> [TASK GOAL] Extract every line of the records that contains the word "elbow".

> [INPUT FOR THIS TASK]
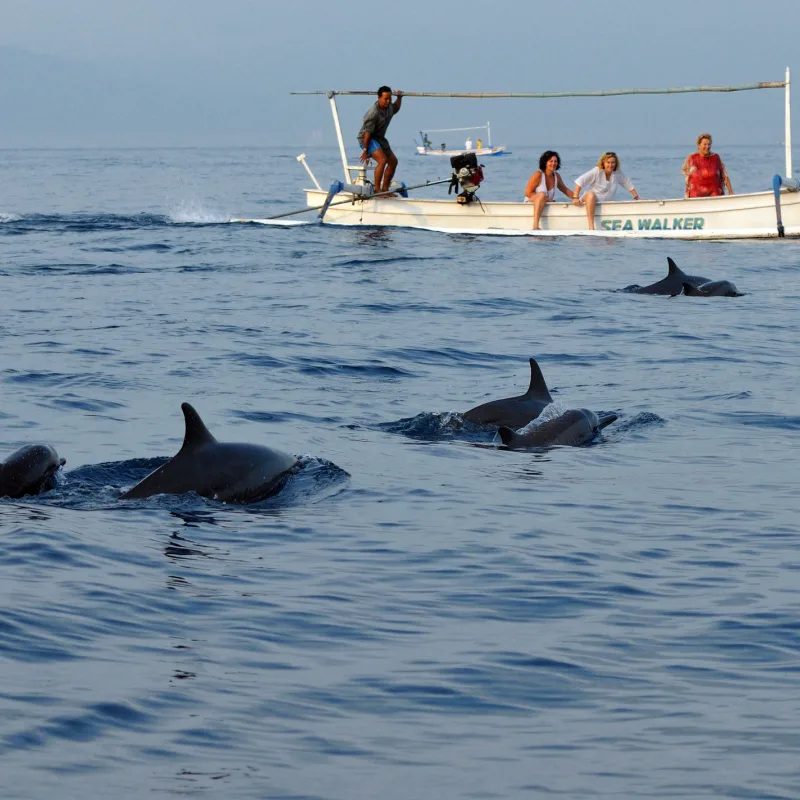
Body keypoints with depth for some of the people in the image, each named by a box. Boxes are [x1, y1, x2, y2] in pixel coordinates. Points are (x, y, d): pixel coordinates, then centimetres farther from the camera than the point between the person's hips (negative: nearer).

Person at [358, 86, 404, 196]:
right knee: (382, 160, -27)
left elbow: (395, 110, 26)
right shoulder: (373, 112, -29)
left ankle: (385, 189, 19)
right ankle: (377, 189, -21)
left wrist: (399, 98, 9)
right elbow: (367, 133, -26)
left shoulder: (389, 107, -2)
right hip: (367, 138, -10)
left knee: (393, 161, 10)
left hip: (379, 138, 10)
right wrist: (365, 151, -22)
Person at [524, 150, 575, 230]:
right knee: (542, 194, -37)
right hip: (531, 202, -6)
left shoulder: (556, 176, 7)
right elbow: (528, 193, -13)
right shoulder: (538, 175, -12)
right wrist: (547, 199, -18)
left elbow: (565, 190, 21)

> [SOLUTION FOR THIS PROBLEM]
left elbow: (395, 110, 26)
right elbow: (367, 133, -26)
right elbow: (528, 193, -13)
left elbow: (565, 190, 21)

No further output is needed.